According to the ethics complaint (PDF), lawyer Maria Elena Perez offered to gather information for the NCAA during depositions in the bankruptcy of her client, Neil Shapiro, if the NCAA would foot the bill. Shapiro was on board with the idea, the opinion says. The NCAA and the University of Miami raised concerns about the situation, though the NCAA offered to pay for costs of transcripts if the depositions were scheduled in any event and were open to the public.

Perez had represented Shapiro in a criminal case that ended with a 20-year sentence for his participation in a Ponzi scheme.

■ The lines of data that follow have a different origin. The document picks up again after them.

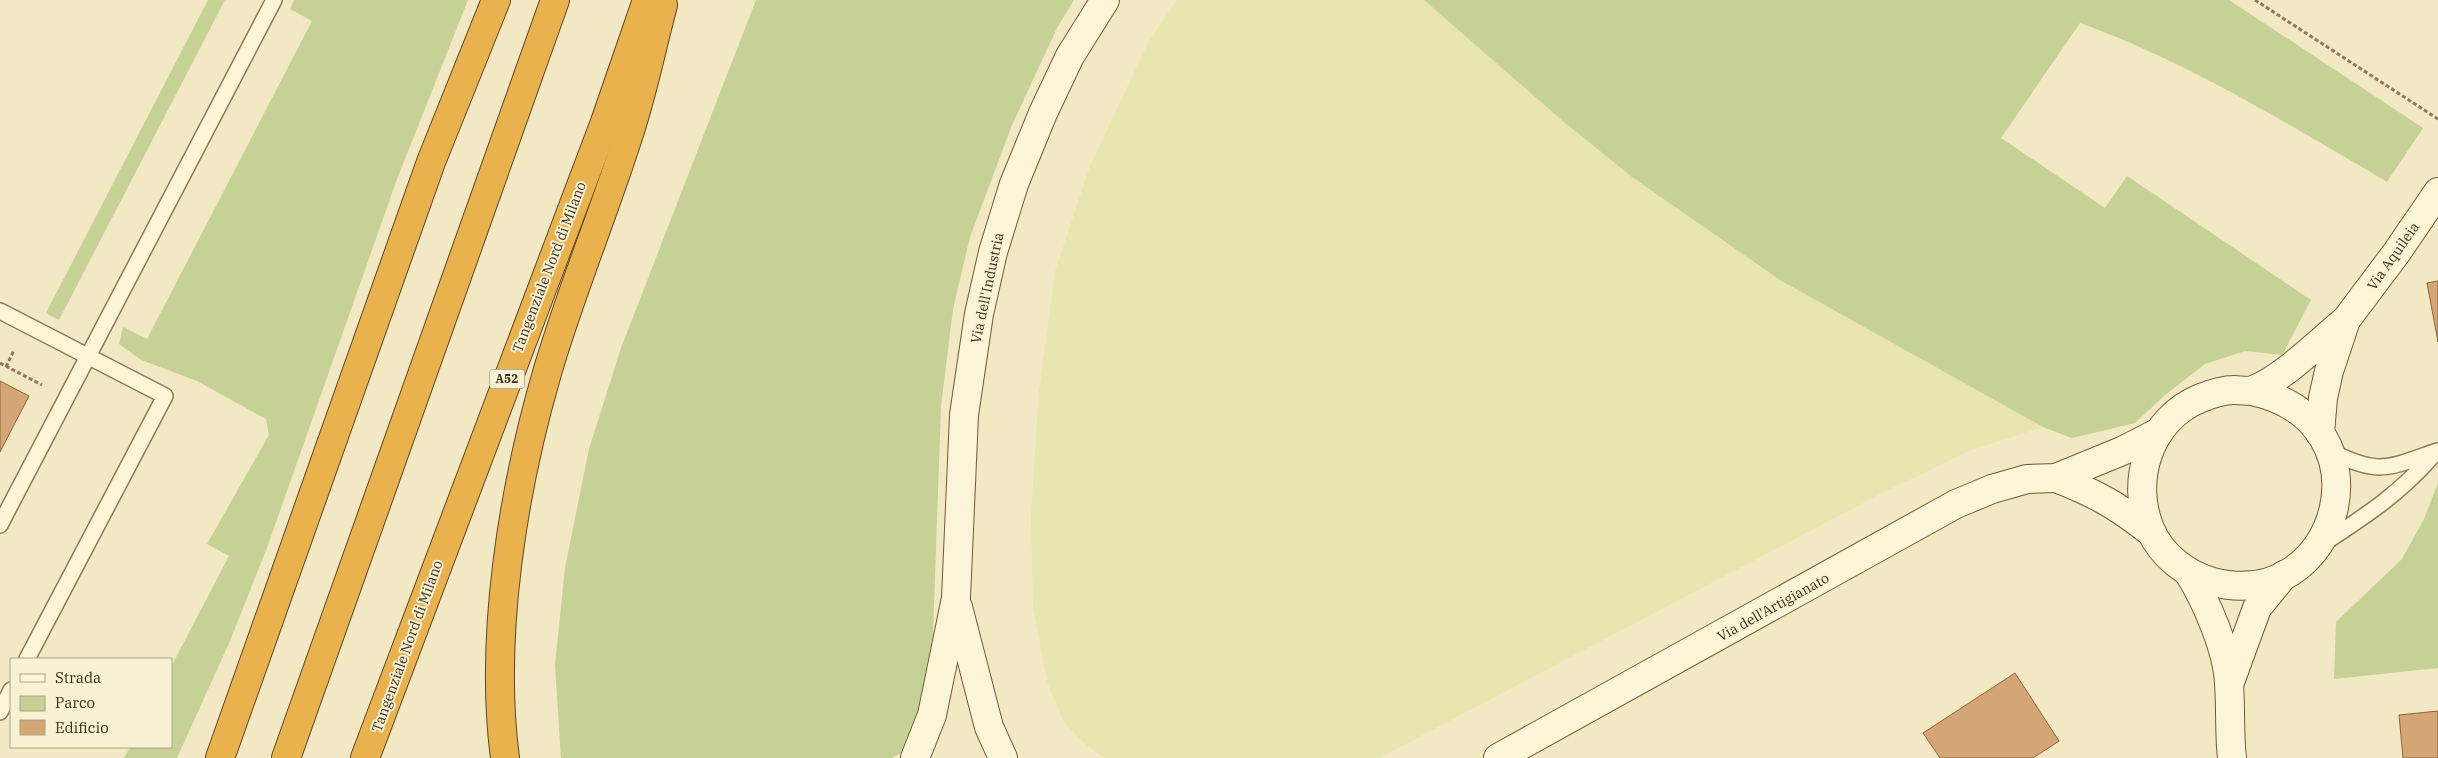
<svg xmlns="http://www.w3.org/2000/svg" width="2438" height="758" viewBox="0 0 2438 758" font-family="'IBM Plex Serif',serif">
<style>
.farmland{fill:#e8e5af}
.green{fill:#c5d195}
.building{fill:#d4a575;stroke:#90643b}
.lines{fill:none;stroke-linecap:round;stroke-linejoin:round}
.lane-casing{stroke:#8e7a58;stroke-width:18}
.secondary-casing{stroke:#705a3b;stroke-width:30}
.highway-casing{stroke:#5c472c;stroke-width:30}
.path{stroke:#8e7a58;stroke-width:3;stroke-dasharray:4 2.5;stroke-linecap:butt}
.lane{stroke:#fcf4d7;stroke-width:15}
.secondary{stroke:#fcf4d7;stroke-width:28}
.highway{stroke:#e9b24c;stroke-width:28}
.labels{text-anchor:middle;stroke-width:4;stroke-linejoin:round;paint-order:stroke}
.shield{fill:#f9f1d3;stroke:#756954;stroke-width:1}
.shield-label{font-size:12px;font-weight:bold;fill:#3d2f1d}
.street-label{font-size:14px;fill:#3d2f1d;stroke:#f9f1d3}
</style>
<rect width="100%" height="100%" fill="#f2e8c3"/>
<!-- farmland -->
<polygon class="farmland" points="1177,0 1424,0 1564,122 1632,177 1780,280 2043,427 1971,450 1880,494 1379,758 1104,758 1084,743 1064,722 1047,682 1033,606 1031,514 1039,392 1055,272 1090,166 1149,41"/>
<!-- green -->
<g class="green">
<polygon points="208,0 225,0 59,320 46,313"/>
<polygon points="294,0 468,0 397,179 268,545 230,641 177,758 124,758 130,747 171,747 171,667 229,556 207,544 269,435 266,419 197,381 141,360 119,344 123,327 147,339 312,21 290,9"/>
<polygon points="756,0 1074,0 1057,28 1012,125 970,237 953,309 941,406 933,634 915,725 903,752 892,758 561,758 555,665 565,568 589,449 621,348"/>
<path d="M1424,0H2229L2423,128L2387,182C2288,124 2188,62 2080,23L2001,138L2105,208L2127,176L2311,300L2282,355L2245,351L2205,364L2165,395L2135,423L2072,438L2043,427L1780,280L1632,177L1564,122Z"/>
<polygon points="2438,483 2438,668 2334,679 2336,622 2402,559 2424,519"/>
</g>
<!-- building -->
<g class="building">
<polygon points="2438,281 2438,342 2427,283"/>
<polygon points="0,381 29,396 0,452"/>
<polygon points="2015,673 2059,741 2033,758 1940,758 1923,733"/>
<polygon points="2438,711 2438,758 2403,758 2399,715"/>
</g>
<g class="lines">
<!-- lane casing -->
<g class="lane-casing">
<g id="lane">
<polyline points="0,311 165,396 27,659"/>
<polyline points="0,525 274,0"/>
<path d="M2321,545C2367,515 2401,493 2437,451C2388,468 2379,476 2330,451"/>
<polyline points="0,712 11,690"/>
</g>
</g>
<!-- secondary casing -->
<g class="secondary-casing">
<g id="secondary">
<path d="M2252,391C2393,421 2341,615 2213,582C2187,575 2162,556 2151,531C2129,481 2149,419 2201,398C2211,394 2223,390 2234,390C2240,390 2247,392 2253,390C2283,379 2321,340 2346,320"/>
<polyline points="2320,433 2323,398 2329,371 2346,320 2397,252 2438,192"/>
<path d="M2056,478C2097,494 2118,506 2152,533"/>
<path d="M2188,572C2206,600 2228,651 2229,684C2231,709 2229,733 2232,758"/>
<polyline points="958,607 989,727 1003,758"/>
<polyline points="2230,682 2257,608 2284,575"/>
<polyline points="915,758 932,715 956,598 964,415 979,314 993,252 1014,184 1043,113 1070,56 1105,0"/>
<polyline points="1498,758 1956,504 1992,489 2027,479 2056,478 2122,451 2159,432"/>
</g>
</g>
<!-- highway casing -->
<g class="highway-casing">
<g id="highway">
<polyline points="220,758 431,162 496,0"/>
<polyline points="286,758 555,0"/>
<polyline points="365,758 605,122 647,0"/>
<path d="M505,758C489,637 513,490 547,373C570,294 602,218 627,140C642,96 651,50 663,5"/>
</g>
</g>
<!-- path -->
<g class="path">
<polyline points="2255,0 2438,119"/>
<polyline points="0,363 42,385"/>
<polyline points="6,367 14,350"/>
</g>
<!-- lane -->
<use href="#lane" class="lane"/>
<!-- secondary -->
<use href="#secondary" class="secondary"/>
<!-- highway -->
<use href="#highway" class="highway"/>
</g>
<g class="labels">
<!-- shield labels -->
<rect class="shield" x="489.5" y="369.5" width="35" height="19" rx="4"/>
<g class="shield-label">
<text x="507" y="383">A52</text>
</g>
<!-- street labels -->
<g class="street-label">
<text transform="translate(2393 256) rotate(-55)" y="5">Via Aquileia</text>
<text transform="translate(549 267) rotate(-69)" y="5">Tangenziale Nord di Milano</text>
<text transform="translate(987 288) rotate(-78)" y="5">Via dell'Industria</text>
<text transform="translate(1773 607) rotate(-29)" y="5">Via dell'Artigianato</text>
<text transform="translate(407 646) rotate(-70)" y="5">Tangenziale Nord di Milano</text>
</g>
</g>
<!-- legend -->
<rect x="10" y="658" width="162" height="90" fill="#f9f1d3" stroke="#aea38a"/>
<rect x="20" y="674" width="25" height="8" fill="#fcf4d7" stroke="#aea38a"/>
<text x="55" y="683" font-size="15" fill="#3d2f1d">Strada</text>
<rect x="20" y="696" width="25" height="15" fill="#c5d195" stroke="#aea38a"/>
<text x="55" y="708" font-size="15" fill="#3d2f1d">Parco</text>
<rect x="20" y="720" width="25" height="15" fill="#d4a575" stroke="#aea38a"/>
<text x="55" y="733" font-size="15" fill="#3d2f1d">Edificio</text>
</svg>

Shapiro had made donations to the University of Miami football program that violated NCAA rules, according to the ethics opinion. Because he felt the university abandoned him in prison, he wanted to report the rule violations to the NCAA.

According to the ethics complaint, NCAA investigator Ameen Najjar told Perez she could bill for deposition costs, but not attorney fees, and Perez never confirmed the arrangement with the NCAA’s legal department.

During the depositions of witnesses that could be helpful to the NCAA probe, Perez did not disclose her relationship with the NCAA, the ethics complaint alleges.

Perez billed the NCAA for service of process, copies, paralegal time, some legal work and bankruptcy training, the ethics complaint says. She inflated her time in bankruptcy training, billed for costs incurred before any agreement to pay, and billed paralegal time for the same services also billed at an attorney rate, the complaint alleges.

She billed more than $65,000 in total, though the NCAA did not pay the entire amount.

Perez did not bill for a videographer for two of the depositions because she invited HBO Sports to tape the proceedings, the complaint claims. “Thus, Respondent allowed a member of the press, HBO Sports, to appear at the depositions by invisible proxy, without having to appear on the record itself, and without any notification to the court, the deponents, counsel, or the NCAA,” the complaint says.

Perez was also accused of leaking a deposition transcript of Shapiro’s former assistant to the Miami Herald, “thus providing full disclosure of [the deponent’s] finances, bank account numbers, and other sensitive, personal information.”

The Associated Press, CBS Sports and the Daily Business Review had news of the ethics complaint. Perez refused comment when reached by the Daily Business Review, but the publication says she previously denied any wrongdoing.